## Input
######

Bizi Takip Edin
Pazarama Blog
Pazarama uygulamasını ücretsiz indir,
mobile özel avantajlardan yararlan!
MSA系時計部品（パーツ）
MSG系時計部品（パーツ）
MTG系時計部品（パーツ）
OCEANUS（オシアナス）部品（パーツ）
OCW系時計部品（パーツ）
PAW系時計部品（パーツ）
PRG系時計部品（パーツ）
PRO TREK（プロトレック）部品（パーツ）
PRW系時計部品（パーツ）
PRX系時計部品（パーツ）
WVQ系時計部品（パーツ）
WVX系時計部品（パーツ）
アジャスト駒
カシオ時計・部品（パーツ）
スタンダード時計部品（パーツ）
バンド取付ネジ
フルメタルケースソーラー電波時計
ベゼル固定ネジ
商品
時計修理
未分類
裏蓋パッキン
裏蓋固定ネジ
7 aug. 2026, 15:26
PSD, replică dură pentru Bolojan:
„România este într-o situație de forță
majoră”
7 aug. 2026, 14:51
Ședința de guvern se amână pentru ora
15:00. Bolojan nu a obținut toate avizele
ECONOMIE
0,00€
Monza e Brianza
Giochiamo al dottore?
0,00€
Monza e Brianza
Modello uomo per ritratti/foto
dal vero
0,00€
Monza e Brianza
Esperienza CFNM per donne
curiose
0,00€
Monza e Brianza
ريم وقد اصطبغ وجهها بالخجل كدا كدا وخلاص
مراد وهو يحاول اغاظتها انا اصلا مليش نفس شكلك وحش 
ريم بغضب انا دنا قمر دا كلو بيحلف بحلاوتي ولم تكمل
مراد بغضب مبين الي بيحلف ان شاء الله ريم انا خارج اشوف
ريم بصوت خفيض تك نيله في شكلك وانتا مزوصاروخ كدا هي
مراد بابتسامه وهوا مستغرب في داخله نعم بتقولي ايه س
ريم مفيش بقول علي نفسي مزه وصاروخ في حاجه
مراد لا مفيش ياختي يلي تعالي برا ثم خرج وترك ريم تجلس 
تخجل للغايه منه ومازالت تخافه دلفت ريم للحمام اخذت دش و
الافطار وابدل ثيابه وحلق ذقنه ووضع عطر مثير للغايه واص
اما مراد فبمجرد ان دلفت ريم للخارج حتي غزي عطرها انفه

######

## What the task asks
Reproduce all of the lines above character for character, from the first to the last.

## Solved exercise
Bizi Takip Edin
Pazarama Blog
Pazarama uygulamasını ücretsiz indir,
mobile özel avantajlardan yararlan!
MSA系時計部品（パーツ）
MSG系時計部品（パーツ）
MTG系時計部品（パーツ）
OCEANUS（オシアナス）部品（パーツ）
OCW系時計部品（パーツ）
PAW系時計部品（パーツ）
PRG系時計部品（パーツ）
PRO TREK（プロトレック）部品（パーツ）
PRW系時計部品（パーツ）
PRX系時計部品（パーツ）
WVQ系時計部品（パーツ）
WVX系時計部品（パーツ）
アジャスト駒
カシオ時計・部品（パーツ）
スタンダード時計部品（パーツ）
バンド取付ネジ
フルメタルケースソーラー電波時計
ベゼル固定ネジ
商品
時計修理
未分類
裏蓋パッキン
裏蓋固定ネジ
7 aug. 2026, 15:26
PSD, replică dură pentru Bolojan:
„România este într-o situație de forță
majoră”
7 aug. 2026, 14:51
Ședința de guvern se amână pentru ora
15:00. Bolojan nu a obținut toate avizele
ECONOMIE
0,00€
Monza e Brianza
Giochiamo al dottore?
0,00€
Monza e Brianza
Modello uomo per ritratti/foto
dal vero
0,00€
Monza e Brianza
Esperienza CFNM per donne
curiose
0,00€
Monza e Brianza
ريم وقد اصطبغ وجهها بالخجل كدا كدا وخلاص
مراد وهو يحاول اغاظتها انا اصلا مليش نفس شكلك وحش 
ريم بغضب انا دنا قمر دا كلو بيحلف بحلاوتي ولم تكمل
مراد بغضب مبين الي بيحلف ان شاء الله ريم انا خارج اشوف
ريم بصوت خفيض تك نيله في شكلك وانتا مزوصاروخ كدا هي
مراد بابتسامه وهوا مستغرب في داخله نعم بتقولي ايه س
ريم مفيش بقول علي نفسي مزه وصاروخ في حاجه
مراد لا مفيش ياختي يلي تعالي برا ثم خرج وترك ريم تجلس 
تخجل للغايه منه ومازالت تخافه دلفت ريم للحمام اخذت دش و
الافطار وابدل ثيابه وحلق ذقنه ووضع عطر مثير للغايه واص
اما مراد فبمجرد ان دلفت ريم للخارج حتي غزي عطرها انفه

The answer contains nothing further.